As recusas de entrada verificaram-se em Valença (286), Caia (199), Castro Marim (154), Vilar Formoso (84), Vila Verde de Ficalho (57), Vila Verde da Raia (40), Quintanilha (16), Marvão (10) e Termas de Monfortinho (7).

O objetivo deste controlo é, designadamente, vedar as deslocações de cidadãos em turismo/lazer entre os dois países.

A GNR, por sua vez, fiscalizou 57.382 viaturas no âmbito desta operação. Nos pontos de passagem não autorizados, foram reencaminhadas 207 viaturas e 531 cidadãos para os PPA. Foi ainda registado um crime por condução sem habilitação legal.

Ao SEF cabe o controlo documental de pessoas. A GNR é responsável pela circulação rodoviária e pela vigilância da fronteira terrestre entre os PPA acima identificados.

As autoridades informam ainda que perante a situação de pandemia está vedada a circulação rodoviária nas fronteiras terrestres, independentemente do tipo de veículo, com exceção do transporte internacional de mercadorias, do transporte de trabalhadores transfronteiriços e da circulação de veículos de emergência e socorro e de serviço de urgência.

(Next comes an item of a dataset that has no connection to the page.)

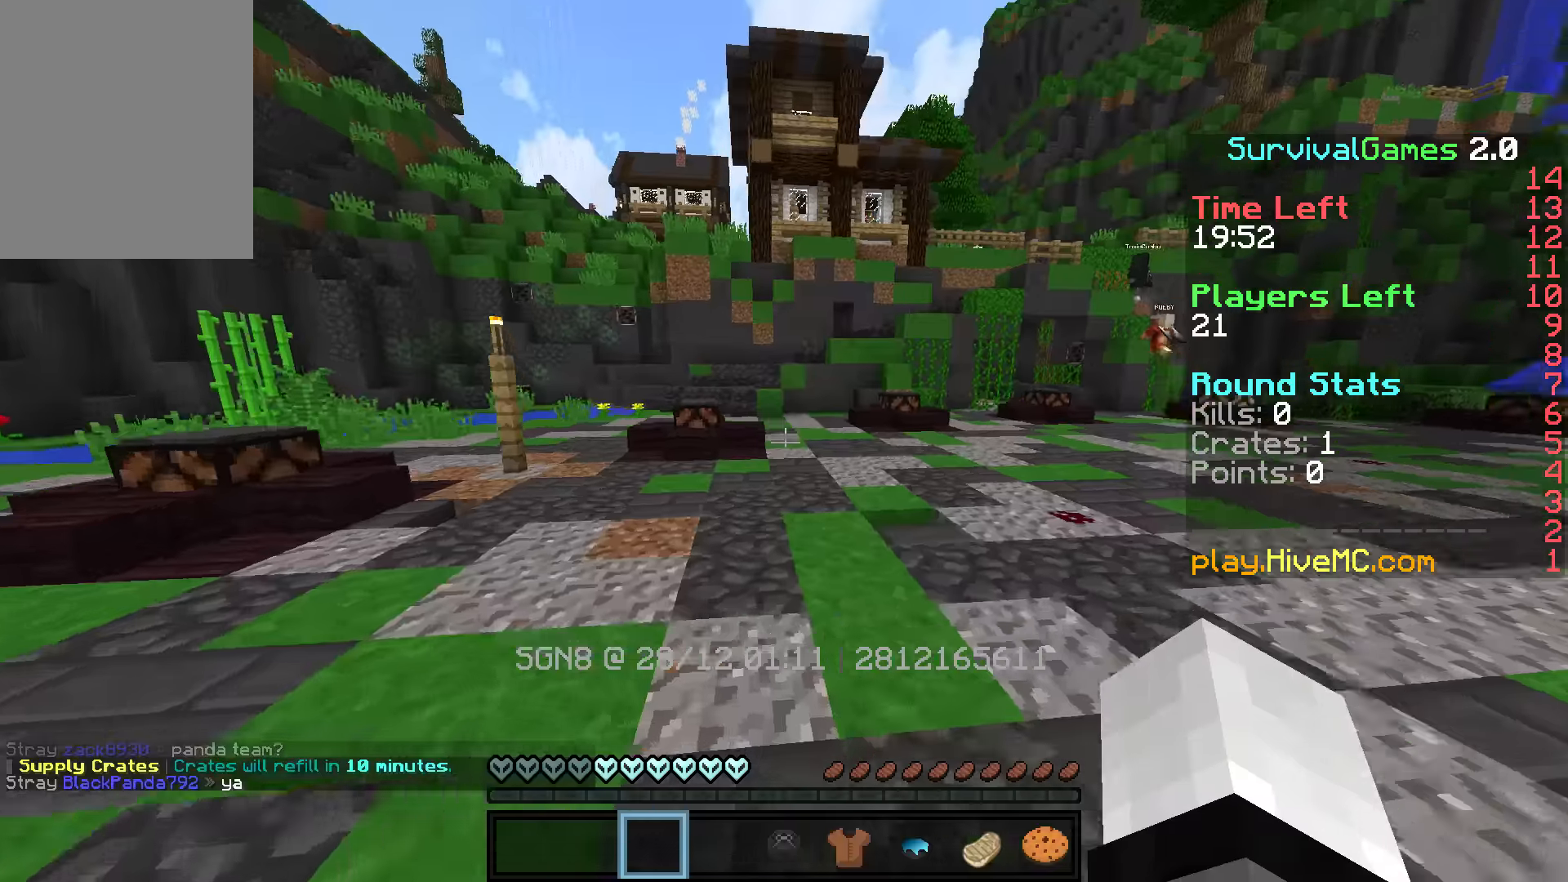
{"keys": ["w"], "mouse": [], "events": [[167, "mouse_left", "down"], [217, "mouse_left", "up"], [317, "mouse_left", "down"], [367, "mouse_left", "up"]]}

Os condicionalismos de tráfego referidos não prejudicam no entanto o direito de entrada dos cidadãos nacionais e dos titulares de autorização de residência nos respetivos países; a circulação do pessoal diplomático, das Forças Armadas e das Forças e Serviços de Segurança; a circulação, a título excecional e para efeitos de reunião familiar, de cônjuges ou equiparados e familiares até ao 1.º grau na linha reta; o acesso a unidades de saúde, nos termos de acordos bilaterais relativos à prestação de cuidados de saúde; o direito de saída dos cidadãos residentes noutro país.